Learning is the ability of an agent to improve its behavior based on experience. This could mean the following:

The range of behaviors is expanded; the agent can do more.
The accuracy on tasks is improved; the agent can do things better.
The speed is improved; the agent can do things faster.

The ability to learn is essential to any intelligent agent. As Euripides pointed, learning involves an agent remembering its past in a way that is useful for its future. This chapter considers supervised learning: given a set of training examples made up of input-output pairs, predict the output of a new input. We show how such learning may be based on one of four possible approaches: choosing a single hypothesis that fits the training examples well, predicting directly from the training examples, selecting the subset of a hypothesis space consistent with the training examples, or finding the posterior probability distribution of hypotheses conditioned on the training examples.

The following components are part of any learning problem:

task: The behavior or task that is being improved

data: The experiences that are used to improve performance in the task measure of improvement How the improvement is measured - for example, new skills that were not present initially, increasing accuracy in prediction, or improved speed

Consider the agent internals of Figure 2.9. The problem of learning to take in prior knowledge and data (e.g., about the experiences of the agent) and to create an internal representation (the knowledge base) that is used by the agent as it acts. This internal representation could be the raw experiences themselves, but it is typically a compact representation that summarizes the data. The problem of inferring an internal representation based on examples is often called induction can be contrasted with deduction, which is deriving consequences of a knowledge base, and abduction, which is hypothesizing what may be true about a particular case.

There are two principles that are at odds in choosing a representation scheme:

The richer the representation scheme, the more useful it is for subsequent problems solving. For an agent to learn a way to solve a problem, the representation must be rich enough to express a way to solve the problem.
The richer the representation, the more difficult it is to learn. A very rich representation is difficult to learn because it requires a great deal of data, and often many different hypotheses are consistent with the data.

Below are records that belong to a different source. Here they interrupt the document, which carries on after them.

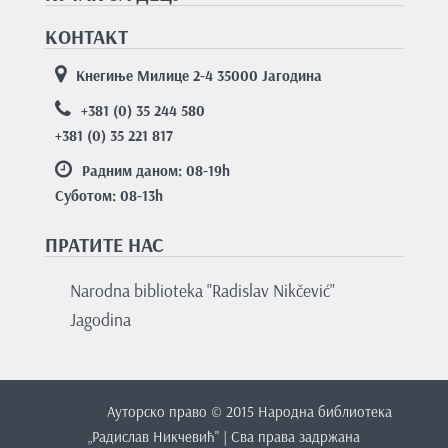
КОНТАКТ
Кнегиње Милице 2-4 35000 Јагодина
+381 (0) 35 244 580
+381 (0) 35 221 817
Радним даном: 08-19
h
Суботом: 08-13
h
ПРАТИТЕ НАС
Nаrodnа bibliotekа "Rаdislаv Nikčević"
Jаgodinа
Ауторско право © 2015 Народна библиотека
„Радислав Никчевић" | Сва права задржана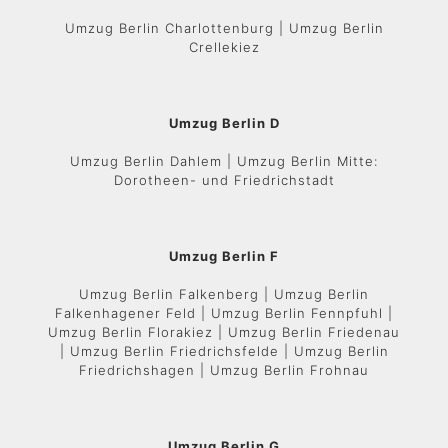
Umzug Berlin Charlottenburg | Umzug Berlin
Crellekiez
Umzug Berlin D
Umzug Berlin Dahlem | Umzug Berlin Mitte:
Dorotheen- und Friedrichstadt
Umzug Berlin F
Umzug Berlin Falkenberg | Umzug Berlin
Falkenhagener Feld | Umzug Berlin Fennpfuhl |
Umzug Berlin Florakiez | Umzug Berlin Friedenau
| Umzug Berlin Friedrichsfelde | Umzug Berlin
Friedrichshagen | Umzug Berlin Frohnau
Umzug Berlin G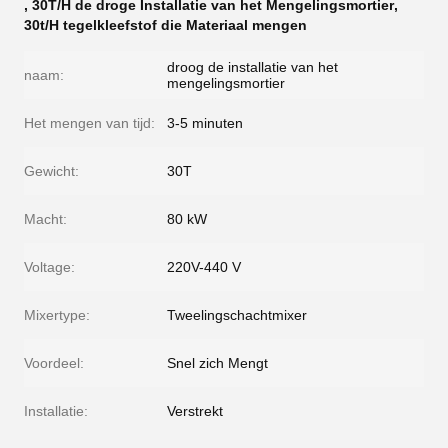
,
30T/H de droge Installatie van het Mengelingsmortier
,
30t/H tegelkleefstof die Materiaal mengen
droog de installatie van het
naam:
mengelingsmortier
Het mengen van tijd:
3-5 minuten
Gewicht:
30T
Macht:
80 kW
Voltage:
220V-440 V
Mixertype:
Tweelingschachtmixer
Voordeel:
Snel zich Mengt
Installatie:
Verstrekt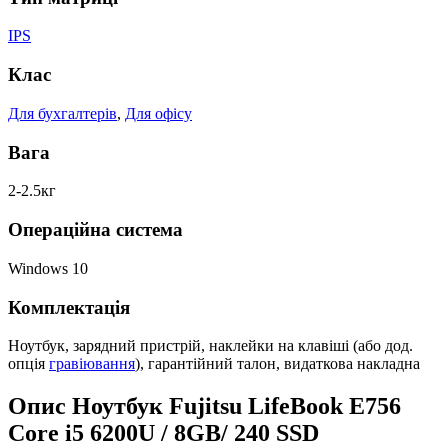
IPS
Клас
Для бухгалтерів
,
Для офісу
Вага
2-2.5кг
Операційна система
Windows 10
Комплектація
Ноутбук, зарядний пристрій, наклейки на клавіші (або дод.
опція
гравіювання
), гарантійний талон, видаткова накладна
Опис Ноутбук Fujitsu LifeBook E756
Core i5 6200U / 8GB/ 240 SSD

The representations required for intelligence are a compromise between many desiderata. The ability to learn the representation is one of them, but it is not the only one.

Learning techniques face the following issues:

Task: Virtually any task for which an agent can get data or experiences can be learned. The most commonly studied learning task is supervised learning given some input features, some target features, and a set of training examples the input features and the target features are specified, predict the target features of a new example for which the input features are given. This is called classification the target variables are discrete and regression the target features are continuous.
Other learning tasks include learning classifications when the examples are not already classified (unsupervised learning), learning what to do based on rewards and punishments (reinforcement learning), learning to reason faster (analytic learning), and learning richer representations such as logic programs (inductive logic programming) or Bayesian networks.
Feedback: Learning tasks can be characterized by the feedback given to the learner. In supervised learning what has to be learned is specified for each example. Supervised classification occurs when a trainer provides the classification for each example. Supervised learning of actions occurs when the agent is given immediate feedback about the value of each action. Unsupervised learning when no classifications are given and the learner must discover categories and regularities in the data. Feedback often falls between these extremes, such as in reinforcement learning where the feedback in terms of rewards and punishments occurs after a sequence of actions. This leads to the credit-assignment problem determining which actions were responsible for the rewards or punishments. For example, a user could give rewards to the delivery robot without telling it exactly what it is being rewarded for. The robot then must either learn what it is being rewarded for or learn which actions are preferred in which situations. It is possible that it can learn what actions to perform without actually determining which consequences of the actions are responsible for rewards.